Circassians, not preciselissians.
I was trying to construct an antonym of circa based on caucus, but that got too strained even for me.
I was surprised to find that it may not even be Latin. Wiktionary and EtymOnline agree that one possible etymology is from a Medieval Latin caucus “cup”, from Ancient Greek καῦκος, but eventually a Celtic(!) loanword, another from an Algonquin word for “elder, adviser”.
“Yuri Dzitstsoity (wonderful name) has a recent paper “К этимологии этнонимов Alan и Allon” where he traces the sound changes and lays out all the argumentation.”
I am sitting in a restaurant right now in Tskhinval, South Ossetia having lunch with Yura Dzitstsoity. I showed him your comment and he was very happy! ????
Folks, have a look at the website of Richard Foltz (klick on his name in the comment) ! The high quality of the photos would be reason enough. In fact the posts are so clearly written that even I could follow them with understanding and interest, I who bring up the rear in the army of those with historical knowledge.
xyzt: That’s one theory.
I prefer to derive it from the Hungarian “country of writers” Írország.
😀
Well, I hadn’t even noticed that this post is about that website. I now join David Eddyshaw in the ranks of those with challenged reading skills.
But I’m glad you renewed my call to visit his site! It really is very well done.
Russian just uses an umbrella term (bashnya) for all of them
but also for a lot more of historically and structurally unrelated things, like tank turrets, TV masts, water towers, towers of Kremlin, Babel Tower, Eiffel tower, all in all as broad and sometimes wider than plain English “tower”. According to Vasmer, it is a Western Medieval borrowing, cognate with “bastion”.
My wife was preparing an assignment for her Russian students with a text on, as chance may have it, the towers of Kremlin. From which I learned that the “teeth” of the Kremlin walls (usually described as зубец) are actually properly called merlons and that this word, as bashnya itself, came with the Italian architects who constructed the Moscow Kremlin (most of whom are only known by their first names plus a surname-like label Fryazin meaning “of the Franks”)
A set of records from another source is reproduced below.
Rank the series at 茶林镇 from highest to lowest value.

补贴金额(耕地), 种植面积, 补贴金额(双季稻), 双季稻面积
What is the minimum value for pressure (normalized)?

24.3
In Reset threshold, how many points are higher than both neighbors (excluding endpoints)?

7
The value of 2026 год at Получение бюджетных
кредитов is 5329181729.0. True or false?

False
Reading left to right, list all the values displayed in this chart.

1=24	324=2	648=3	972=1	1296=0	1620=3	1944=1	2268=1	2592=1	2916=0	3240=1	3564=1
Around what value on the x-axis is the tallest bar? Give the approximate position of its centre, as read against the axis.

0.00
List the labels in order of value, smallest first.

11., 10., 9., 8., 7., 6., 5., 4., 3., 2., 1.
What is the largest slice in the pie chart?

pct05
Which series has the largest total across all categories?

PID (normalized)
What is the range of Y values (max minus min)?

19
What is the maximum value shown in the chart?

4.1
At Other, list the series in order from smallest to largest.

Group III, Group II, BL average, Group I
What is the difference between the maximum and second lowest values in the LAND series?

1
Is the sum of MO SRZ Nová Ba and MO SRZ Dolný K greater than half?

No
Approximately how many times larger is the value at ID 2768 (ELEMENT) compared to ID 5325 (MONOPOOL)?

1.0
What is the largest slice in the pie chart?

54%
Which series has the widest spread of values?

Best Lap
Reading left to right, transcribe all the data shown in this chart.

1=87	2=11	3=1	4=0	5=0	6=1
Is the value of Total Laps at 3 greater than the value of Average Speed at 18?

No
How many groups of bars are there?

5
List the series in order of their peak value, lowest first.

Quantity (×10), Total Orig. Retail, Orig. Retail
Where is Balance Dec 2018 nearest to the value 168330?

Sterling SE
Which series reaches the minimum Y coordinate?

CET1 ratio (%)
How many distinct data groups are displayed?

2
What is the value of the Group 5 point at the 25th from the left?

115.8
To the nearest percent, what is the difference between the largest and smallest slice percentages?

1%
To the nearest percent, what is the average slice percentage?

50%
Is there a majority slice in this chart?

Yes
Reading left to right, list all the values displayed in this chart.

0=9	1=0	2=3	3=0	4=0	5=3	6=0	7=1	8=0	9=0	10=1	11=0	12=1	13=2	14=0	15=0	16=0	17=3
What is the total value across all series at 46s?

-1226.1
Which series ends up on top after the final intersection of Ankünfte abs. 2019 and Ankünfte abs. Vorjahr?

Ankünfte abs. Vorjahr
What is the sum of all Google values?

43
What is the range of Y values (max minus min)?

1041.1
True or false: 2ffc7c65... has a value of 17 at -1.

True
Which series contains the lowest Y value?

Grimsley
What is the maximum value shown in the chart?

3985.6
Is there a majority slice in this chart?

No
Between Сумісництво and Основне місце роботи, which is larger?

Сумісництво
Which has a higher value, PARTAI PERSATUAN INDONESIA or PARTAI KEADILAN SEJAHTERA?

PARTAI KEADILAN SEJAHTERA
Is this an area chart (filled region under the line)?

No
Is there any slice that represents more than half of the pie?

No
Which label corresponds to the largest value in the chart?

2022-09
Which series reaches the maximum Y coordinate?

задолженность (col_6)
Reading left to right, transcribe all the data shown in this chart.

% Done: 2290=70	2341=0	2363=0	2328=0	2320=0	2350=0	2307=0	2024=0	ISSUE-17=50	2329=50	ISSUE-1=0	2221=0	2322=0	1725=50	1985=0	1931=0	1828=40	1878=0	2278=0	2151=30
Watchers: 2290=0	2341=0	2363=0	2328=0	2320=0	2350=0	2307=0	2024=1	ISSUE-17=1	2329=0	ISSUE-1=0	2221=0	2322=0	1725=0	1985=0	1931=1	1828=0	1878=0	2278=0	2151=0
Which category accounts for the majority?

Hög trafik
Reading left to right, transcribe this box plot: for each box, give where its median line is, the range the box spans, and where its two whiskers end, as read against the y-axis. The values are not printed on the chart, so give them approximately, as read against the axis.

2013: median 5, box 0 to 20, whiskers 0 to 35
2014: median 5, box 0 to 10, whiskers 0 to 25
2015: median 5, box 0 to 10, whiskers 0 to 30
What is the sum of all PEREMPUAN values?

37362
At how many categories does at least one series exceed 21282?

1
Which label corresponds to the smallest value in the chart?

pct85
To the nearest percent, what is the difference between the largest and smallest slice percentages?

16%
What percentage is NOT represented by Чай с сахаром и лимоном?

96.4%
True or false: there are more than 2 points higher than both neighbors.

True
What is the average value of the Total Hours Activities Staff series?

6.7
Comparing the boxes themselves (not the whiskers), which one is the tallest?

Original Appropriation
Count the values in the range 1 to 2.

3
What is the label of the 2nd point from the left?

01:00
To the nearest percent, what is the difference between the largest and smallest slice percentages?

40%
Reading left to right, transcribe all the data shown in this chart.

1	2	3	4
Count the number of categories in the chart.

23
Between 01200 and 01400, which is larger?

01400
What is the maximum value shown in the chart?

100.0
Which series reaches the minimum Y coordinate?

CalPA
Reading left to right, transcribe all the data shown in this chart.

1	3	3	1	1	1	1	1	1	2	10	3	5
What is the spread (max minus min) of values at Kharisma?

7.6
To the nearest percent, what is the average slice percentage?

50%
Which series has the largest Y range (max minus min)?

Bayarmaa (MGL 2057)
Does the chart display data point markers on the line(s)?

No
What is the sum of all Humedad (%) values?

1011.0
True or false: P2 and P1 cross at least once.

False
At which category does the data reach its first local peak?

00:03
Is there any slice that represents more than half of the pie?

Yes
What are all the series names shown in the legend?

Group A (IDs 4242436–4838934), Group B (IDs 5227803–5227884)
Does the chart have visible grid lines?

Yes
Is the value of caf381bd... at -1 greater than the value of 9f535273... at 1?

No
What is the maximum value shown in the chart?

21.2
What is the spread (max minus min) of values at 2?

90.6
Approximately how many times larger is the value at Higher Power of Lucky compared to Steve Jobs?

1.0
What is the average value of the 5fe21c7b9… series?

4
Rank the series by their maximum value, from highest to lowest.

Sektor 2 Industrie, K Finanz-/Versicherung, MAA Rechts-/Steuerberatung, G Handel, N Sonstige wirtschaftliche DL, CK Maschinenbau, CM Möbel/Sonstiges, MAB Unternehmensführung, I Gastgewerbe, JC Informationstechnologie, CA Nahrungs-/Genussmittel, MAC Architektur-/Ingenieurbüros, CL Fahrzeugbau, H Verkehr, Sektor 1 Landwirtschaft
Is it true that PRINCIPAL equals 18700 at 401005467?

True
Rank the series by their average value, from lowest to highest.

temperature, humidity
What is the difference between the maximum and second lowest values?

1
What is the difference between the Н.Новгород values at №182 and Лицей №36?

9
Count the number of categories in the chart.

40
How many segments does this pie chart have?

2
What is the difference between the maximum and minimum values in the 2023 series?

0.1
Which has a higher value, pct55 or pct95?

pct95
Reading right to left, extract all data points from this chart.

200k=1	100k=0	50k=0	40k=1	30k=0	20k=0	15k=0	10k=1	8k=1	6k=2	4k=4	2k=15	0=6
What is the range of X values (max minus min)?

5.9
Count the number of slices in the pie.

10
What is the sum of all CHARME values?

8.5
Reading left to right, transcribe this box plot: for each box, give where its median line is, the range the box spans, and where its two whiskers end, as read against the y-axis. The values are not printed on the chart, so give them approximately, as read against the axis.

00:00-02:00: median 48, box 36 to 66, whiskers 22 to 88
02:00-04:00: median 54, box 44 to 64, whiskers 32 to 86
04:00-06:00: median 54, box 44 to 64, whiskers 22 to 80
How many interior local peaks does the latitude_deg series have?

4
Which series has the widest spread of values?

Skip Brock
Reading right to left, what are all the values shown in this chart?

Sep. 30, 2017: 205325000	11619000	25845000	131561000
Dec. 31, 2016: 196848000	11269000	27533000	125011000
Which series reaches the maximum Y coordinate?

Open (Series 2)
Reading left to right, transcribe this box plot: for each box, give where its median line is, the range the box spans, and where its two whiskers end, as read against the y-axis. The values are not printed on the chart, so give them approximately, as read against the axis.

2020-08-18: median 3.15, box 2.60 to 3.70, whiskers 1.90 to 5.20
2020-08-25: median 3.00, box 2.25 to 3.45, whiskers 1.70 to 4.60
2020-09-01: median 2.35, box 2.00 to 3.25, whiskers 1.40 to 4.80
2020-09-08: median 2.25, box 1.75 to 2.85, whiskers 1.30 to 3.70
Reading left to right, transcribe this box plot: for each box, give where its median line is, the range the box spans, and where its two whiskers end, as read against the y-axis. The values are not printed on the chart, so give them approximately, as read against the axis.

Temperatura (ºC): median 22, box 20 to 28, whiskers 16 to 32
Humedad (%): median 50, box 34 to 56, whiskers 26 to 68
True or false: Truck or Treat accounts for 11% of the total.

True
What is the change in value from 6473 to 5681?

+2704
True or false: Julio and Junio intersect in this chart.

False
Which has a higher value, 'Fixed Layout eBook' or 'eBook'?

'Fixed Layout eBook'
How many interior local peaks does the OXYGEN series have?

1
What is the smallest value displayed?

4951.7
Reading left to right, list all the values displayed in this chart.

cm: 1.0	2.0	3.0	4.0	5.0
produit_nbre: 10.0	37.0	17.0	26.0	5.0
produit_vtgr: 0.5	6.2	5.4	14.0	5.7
@Dmitry Pruss: Merlon is the word in English also, for a crenelation along a castle’s parapet. The OED has this note on its etymology:
“The image suggested in the derivation of post-classical Latin merulus merlon < classical Latin merulus blackbird is of a row of birds sitting on a wall.”
The gap between two merlons is an embrasure—a significantly more common word, although it has other related meanings as well.
The gap between two merlons is an embrasure—a significantly more common word, although it has other related meanings as well.
In Russian as well – I definitely have at least a vague idea of what an амбразура is, but can’t recall having ever heard of a мерлон before.
The term I am familiar with for the lesser height between merlons is crenel (pl. crenels or creneaux) < L crenella < crena ‘notch’. A run of the two together are called crenellations. (The l can be single or double between vowels.) . The idea was to hide behind a merlon and shoot through an adjacent crenel. Crenel is a doublet of cranny.
English kernel is native, the diminutive of corn, but for whatever reason the spelling kernel was sometimes used in Anglonormand for crenel. ModF spells it créneau, créneaux and uses it for ‘time slot; niche; parallel parking’ as well as the architectural meaning.
Russian dictionaries translate crenel as embrasure, and define merlon as a separation between embrasures. So far so good.
Other Kremlin fortification etymology wonders include портомойные ворота (port-washing portal? 🙂 ), a special passage through the wall leading to портомойный плот (pant-rinsing raft in Moscow river) with an attached портомойная изба. Dahl describes these rafts in some details, explaining that плотовые is a use fee collected by a rinsing raft manager.
Professor Foltz was unfortunately expelled from Ossetia after only seven months by Russian security, according to this news post from his university, but nevertheless published his book in late 2021. The blog is dead, but the Internet Archive has it.
Thanks for the heads-up; I’ve replaced the links with archived ones. (That was a fast blogdeath!)